By abnormal I mean their experience and the way they are treated is different from other children. The mother has to instantly split her time between the time from birth, for example, which is different from the experience of the average person.
I’m not saying she’s wrong. I just believe this adds to Bryan’s assertion that there isn’t enough good data, so the jury has to be out.
Jim Clay
Mar 20 2006 at 11:30am
Her premise (as I understand it)- that you would expect identical twins in the same environment to turn out the same- seems foolish to me. There might be something to that if they were “independent variables”, but they aren’t. The twins I have known are often intentionally different. They are so tired of the sameness that they purposely veer off onto different paths.
Yes, I know a lot of it is superficial stuff like the clothes they wear, but I think the intentional differentiation goes deeper than that.
David Friedman
Mar 20 2006 at 1:56pm
I also am a fan of Harris–I had a post about her first book on my blog a month or two ago.

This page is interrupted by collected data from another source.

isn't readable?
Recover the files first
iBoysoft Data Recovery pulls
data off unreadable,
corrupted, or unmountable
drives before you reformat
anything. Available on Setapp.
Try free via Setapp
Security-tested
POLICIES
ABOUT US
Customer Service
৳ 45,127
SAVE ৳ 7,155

Like Fabio I haven’t read the new book, but I can offer a guess about the special importance of status.
Arguably, status differences are reinforcing. Once it is established which of the twins has superior status, that superior status then results in interactions that increase the status difference–a system of positive feeback. So small initial causes could explain substantial final results.
Alan Reifman
Mar 28 2006 at 12:44pm
I think Ted and Jim (above) are on to some important points. Not only are identical twins a very specialized population, but identical twins reared apart are an even more specialized subset. As critics of twin studies have long noted, whether “apart” actually represents “different” environments is questionable, at least in some cases (e.g., when one twin is sent to live with his or her mother’s sister).
Also, the possibility that twins would respond to self-report questionnaires by constrasting themselves to their co-twin, was noted by a team of researchers about five years ago. These researchers instead had independent judges rate the behaviors of twins who were videotaped individually in a variety of situations.
Having thus removed the impact of self-report bias, the researchers found shared environment to account for 25% of the influence on behavior. This finding, to some degree at least, would appear to undercut Harris’s premise of even identical twins from the same environment being so different in personality.
The study I’ve referred to is:
Borkenau, P., Riemann, R., Angleitner, A., & Spinath, F. M. (2001). Genetic and environmental influences on observed personality: Evidence from the German Observational Study of Adult Twins. Journal of Personality and Social Psychology, 80, 655-668.